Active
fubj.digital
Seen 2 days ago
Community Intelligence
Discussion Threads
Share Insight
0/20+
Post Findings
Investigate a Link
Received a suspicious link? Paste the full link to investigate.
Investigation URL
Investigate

■ ■ ■ ■

Prompt: The span to print begins at the line containing "Discussion Threads" and ends at the final line of the entries; print it exactly and print nothing else.

Task output:
Discussion Threads
Share Insight
0/20+
Post Findings
Investigate a Link
Received a suspicious link? Paste the full link to investigate.
Investigation URL
Investigate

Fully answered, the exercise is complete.